4. The method for extracting web page information as claimed in claim 1, wherein the title text information and the node text information are converted into a title syntax tree and a node syntax tree respectively by using a probabilistic context-free model, and a synchronous tree is used to replace The grammar converts the heading syntax tree and the node-deep syntax tree into the heading-deep syntax tree and the node-deep syntax tree, respectively.

5. The method for extracting webpage information as claimed in claim 1, wherein the overall similarity is obtained by the following steps:

Extracting the title word vector t _i of the deep syntax tree of the title, and the text word vector a _i of the deep syntax tree of the node having the same structure as the title deep syntax tree;

Take the word vector similarity between the title word vector t _i and the text word vector a _i Obtain the overall similarity S=S ₁ ·S ₂ ·S ₃ ·····S _n ;

Where 0<i≤n, n is a positive integer, and n is the number of deep syntax tree nodes of the title.

6. A web page information extraction system based on syntax tree and text block density, characterized in that it comprises:

The text information acquisition module is used to obtain the title text information of the webpage, and collect the node text information of the nodes; it includes setting a screening threshold, calculating the text block density of all nodes in the web page, and taking the text block density greater than the screening threshold. The node is the collection node, and the node text information of the collection node is extracted;

The first target information acquisition module is used to acquire target information for extraction when the number of text information of the node is 1;

The second target information acquisition module is used to obtain target information for extraction when the number of the node text information is greater than 1; wherein the title text information and the node text information are respectively converted into a title deep syntax tree and a node that uniquely express the semantics of the sentence Deep syntax tree: Obtain the overall similarity between the deep syntax tree of each node and the deep syntax tree of the title, and use the node text information corresponding to the maximum value in the overall similarity as the target information.

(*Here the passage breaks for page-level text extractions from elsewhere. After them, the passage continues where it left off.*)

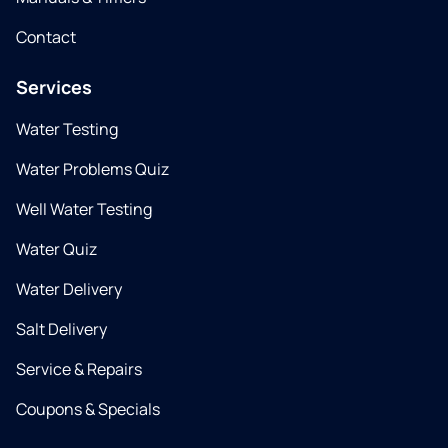
Contact
Services
Water Testing
Water Problems Quiz
Well Water Testing
Water Quiz
Water Delivery
Salt Delivery
Service & Repairs
Coupons & Specials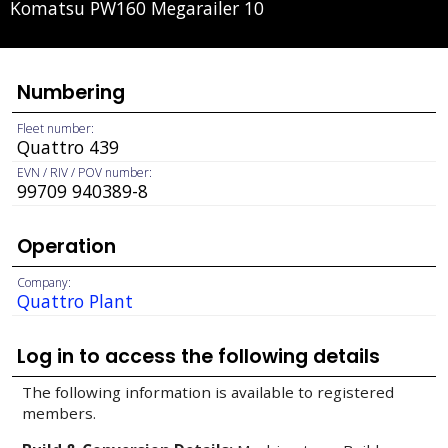
Komatsu PW160 Megarailer 10
Numbering
Fleet number:
Quattro 439
EVN / RIV / POV number:
99709 940389-8
Operation
Company:
Quattro Plant
Log in to access the following details
The following information is available to registered
members.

7. The web page information extraction system according to claim 6, wherein, in the text information acquisition module, the title text information is acquired through a regular expression.

8. The web page information extraction system according to claim 6, wherein, in the text information acquisition module, the text block density is obtained in the following manner:

9. The webpage information extraction system as claimed in claim 6, wherein, in the second target information acquisition module, a probabilistic context-free model is used to convert the title text information and the node text information into a title syntax tree respectively and the node syntax tree, and convert the heading syntax tree and the node syntax tree into the heading deep syntax tree and the node deep syntax tree respectively by using a synchronous tree replacement grammar.

10. The web page information extraction system according to claim 6, wherein the second target information acquisition module further comprises:

The word vector obtaining module is used to obtain the title word vector t _i of the deep syntax tree of the title, and the text word vector a _i of the deep syntax tree of the node with the same structure as the title deep syntax tree;

The similarity acquisition module is used to obtain the word vector similarity of the title word vector t _i and the text word vector a _i The overall similarity S=S ₁ ·S ₂ ·S ₃ ····S _{n is} obtained; where 0<i≤n, n is a positive integer, and n is the number of deep syntax tree nodes of the title.